Part 1 - Mastitis reduces fertility...

...you probably knew that already but it is always useful when robust research backs up common sense and more importantly allows us to quantify the problem.

In the next few articles, we are going to run through:-

  1. A recently published study on the effect of mastitis on fertility and improving outcome with NSAIDs

  2. What happens to the fertility of cows with mastitis?

  3. What effect can Metacam have on cows affected by mastitis?

  4. What does this mean for me?

  5. Do other NSAIDs have the same effect?

Part One - A recently published study on effect of mastitis on fertility and improving outcome with NSAIDs

The study was coordinated by an internationally respected researcher (Scott McDougall) and involved over 500 cows across 61 herds in 6 European countries involving all main dairy breeds. It always feels more reassuring to have large ‘hometurf’ studies, sometimes conclusions are drawn in from small studies on high yielding Holsteins under super intensive conditions; that is certainly not the case here.

Farmers enrolled and treated the cows themselves, cows needed to be in the first 3 months of lactation with just one quarter affected by mastitis.
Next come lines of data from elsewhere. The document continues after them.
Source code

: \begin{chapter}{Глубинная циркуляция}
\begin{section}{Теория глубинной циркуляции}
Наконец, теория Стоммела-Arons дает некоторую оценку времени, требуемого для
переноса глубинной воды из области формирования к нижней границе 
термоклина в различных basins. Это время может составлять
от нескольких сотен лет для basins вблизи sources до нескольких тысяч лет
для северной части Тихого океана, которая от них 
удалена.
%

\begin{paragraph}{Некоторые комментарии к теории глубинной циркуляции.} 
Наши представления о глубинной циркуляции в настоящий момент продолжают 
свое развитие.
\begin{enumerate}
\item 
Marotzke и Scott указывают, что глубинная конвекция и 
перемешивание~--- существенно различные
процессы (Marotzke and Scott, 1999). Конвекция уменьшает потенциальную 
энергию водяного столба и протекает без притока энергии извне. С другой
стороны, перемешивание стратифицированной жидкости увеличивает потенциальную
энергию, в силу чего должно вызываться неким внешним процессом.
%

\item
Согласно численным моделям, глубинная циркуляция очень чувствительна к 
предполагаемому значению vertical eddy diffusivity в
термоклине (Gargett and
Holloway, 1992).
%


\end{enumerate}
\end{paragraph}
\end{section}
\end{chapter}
Cows were treated with the same antibiotic protocols and three samples for laboratory culture taken: pre-treatment, 2 weeks and 3 weeks after treatment.

The cows were also allocated randomly to receive either Metacam (non-steroidal anti-inflammatory drug i.e. NSAID) or a placebo (a similar looking injection without the NSAID or any other drug in it). It is important to have placebo groups in research, they allow us to accurately tell what effect the drug being tested has and reduces bias.

Bias in this context is the natural tendancy in research to want to see a positive effect, if we give an extra treatment to an animal subconsciously we tend to score any outcome more positively…..who would have thought research shows farmers are naturally optimistic!

By masking which cows receive the real drug we can be more certain the outcome is down to the drug effect only.